Dr. Crystal Luchkiw, a Barrie family doctor, was suspended from practising medicine last March in connection with her approach to public health measures relating to COVID-19. Dr. Patrick Phillips was suspended in May and Dr. Mark Trozzi in December for similar approaches.
Luchkiw is accused of committing professional misconduct by failing to co-operate with the College of Physicians and Surgeons of Ontario investigation into her infection-control practices, communications about COVID-19 and issuance of vaccine exemptions.
Trozzi, a Bancroft doctor, is accused of making misleading, incorrect or inflammatory statements about vaccinations, treatments and public health measures concerning COVID-19 through his email and online communications about the pandemic.

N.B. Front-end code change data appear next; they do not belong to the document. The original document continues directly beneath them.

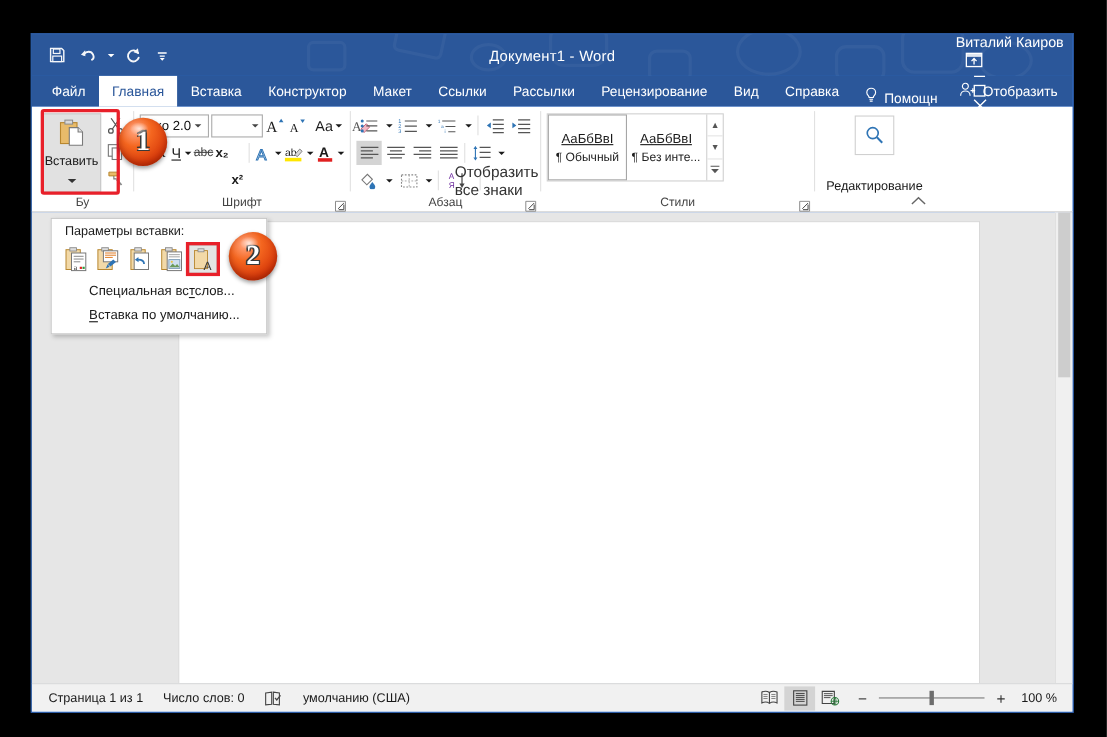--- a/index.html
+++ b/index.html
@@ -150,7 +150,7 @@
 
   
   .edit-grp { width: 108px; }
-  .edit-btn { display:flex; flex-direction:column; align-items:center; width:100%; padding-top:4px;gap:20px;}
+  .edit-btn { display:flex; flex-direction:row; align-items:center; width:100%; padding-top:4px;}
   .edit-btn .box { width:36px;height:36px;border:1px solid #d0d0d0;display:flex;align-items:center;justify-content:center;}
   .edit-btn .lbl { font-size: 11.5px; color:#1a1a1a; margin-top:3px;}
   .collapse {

Phillips, working in Englehart, faces similar accusations and is also accused of disclosing information from an investigation, failing to co-operate with the college, and engaging in disgraceful, dishonourable and unprofessional conduct in different aspects of his treatment of patients and public health reporting.
In a motion to the tribunal, the doctors charged the COVID-19 direction issued by their college limits medical exemptions, curtails physician comments about COVID-19, targets “anti-vaxxers” and “anti-maskers” and impedes the discussion for informed consent of patients to the use of precautionary medications and limits their freedom of expression.
All three are being represented by Toronto lawyer Michael Alexander. He argued the prosecutions for breaching COVID-19 protocol are unlawful and that the regulatory body doesn’t have the authority to investigate, describing the investigations as overbroad “fishing expeditions.”
He also argued the doctors’ constitutional rights of freedom of expression and life, liberty or security were breached.
In its decision released Thursday, the tribunal dismissed suggestions of wrongdoing by the college.
“There is in fact no evidence that anything improper took place during the investigations,” the five-member panel concluded in the written decision.
It also decided the three doctors can rely on the Charter arguments when the allegations are later heard.
Disciplinary hearing dates for the three doctors have yet to be scheduled.
Alexander said he will challenge the latest decision.
“The hearing panel simply refused to address our key submission, which was that the registrar, Dr. Nancy Whitmore, did not have reasonable and probable grounds to order investigations of the doctors,” he said in a statement Friday. “Furthermore, the panel also ignored our submission that the college had failed to establish that the doctors had violated a standard of practice.”
Given that the college agreed its statements related to COVID-19 are guidance documents, not binding rules, Alexander said the tribunal’s decision does not meet the basic standards of legal reasoning.
Last fall, a Divisional Court panel upheld Luchkiw’s suspension and found no procedural unfairness by the college. Alexander said he has filed a notice of motion with the Ontario Court of Appeal to challenge that decision.
Luchkiw has been practising family medicine in Barrie since 2014 and held privileges at the Royal Victoria Regional Health Centre until she resigned from that position Oct. 22, 2021, after she refused to be vaccinated.